Объём и структура диссертации

Диссертация изложена на 131 странице машинописного текста, состоит из оглавления, введения, обзора литературы, описания материалов и методов исследования, трёх глав собственных исследований, заключения, выводов, практических рекомендаций и списка литературы, который включает 202 источника, из них 92 отечественных и 110 иностранных. Представленный материал иллюстрирован 14 таблицами и 6 рисунками.

Патогенез венозных тромбоэмболических осложнений у больных вентральными грыжами больших размеров

По данным некоторых авторов умеренное повышение ВБД не оказывает заметного отрицательного воздействия на организм больного (Красильников Д.М. и соавт., 2004). Существующие данные о ВБД, противоречивы и разрознены, в связи с чем нет единого мнения о степени компрессии передней брюшной стенки в до- и послеоперационном периоде, и о безопасном уровне ВБД во время пластики грыжевого дефекта. Так, в ряде работ гарантируется отсутствие сердечно-лёгочных осложнений при ВБД 5 мм рт.ст. (Измайлов С.Г. и соавт., 2009), другие авторы предлагают использовать в качестве безопасного давление 15 мм рт.ст. (Яковцов Е.П. и соавт., 2011).

Подобную разницу в результатах можно объяснить, в том числе, отсутствием общих стандартов в измерении ВБД. Кузьмин В.В. и соавт. установили, что при введении в мочевой пузырь 25, 50, 75 и 100 мл изотонического 0,02% раствора фурациллина наблюдался линейный рост давления в мочевом пузыре, величина которого составила соответственно 9,5±5,3, 10,8±5,3, 11,6±5,1 и 12,4±5,2 см водн. ст.
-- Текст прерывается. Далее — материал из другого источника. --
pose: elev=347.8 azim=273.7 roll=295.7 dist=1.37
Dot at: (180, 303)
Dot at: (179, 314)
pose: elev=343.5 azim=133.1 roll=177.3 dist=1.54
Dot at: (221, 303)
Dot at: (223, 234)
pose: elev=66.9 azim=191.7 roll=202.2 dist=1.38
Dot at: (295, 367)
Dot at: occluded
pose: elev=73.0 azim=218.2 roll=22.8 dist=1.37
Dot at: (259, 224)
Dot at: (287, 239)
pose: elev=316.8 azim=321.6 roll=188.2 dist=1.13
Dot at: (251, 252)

Авторы пришли к выводу, что увеличение объёма жидкости при инсталляции способствует повышению давления в мочевом пузыре, что, в свою очередь, приводит к изменению оценки величины давления в брюшной полости (Гельфанд Б.Р. и соавт., 2008; Кузьмин В.В. и соавт., 2009).

При лечении вентральных грыж можно защитить организм больного от негативного влияния ВБД, проводя тренировку в предоперационном периоде или выполняя пластику брюшной стенки «без натяжения».

Термин «без натяжения» применительно к пластике грыжевого дефекта подразумевает, что при срединных грыжах не происходит восстановления белой линии живота и не ликвидируется диастаз прямых мышц. В результате, функция брюшного пресса как органа, адаптирующего внешнее дыхание, колебания ВБД, деятельность пищеварительной и других систем организма -остаётся нарушенной (Ботезату А.А. и соавт., 2006; Жебровский В.В. и соавт., 2010; Никитин Н.А. и соавт., 2011; Ягудин М.К. и соавт., 2005).

Проблема выбора между «натяжными» и «безнатяжными» методами пластики широко обсуждается в литературе и общепризнанных алгоритмов до настоящего момента не существует (Алтуев К.М и соавт., 2006; Галимов О.В. и соавт., 2005; Ермолов А.С. и соавт., 2005; Тимошин А.Д. и соавт., Федосеев А.В. и соавт., 2011; 2007; Lipman J. et al., 2008; Schumpelick V. et al., 2004).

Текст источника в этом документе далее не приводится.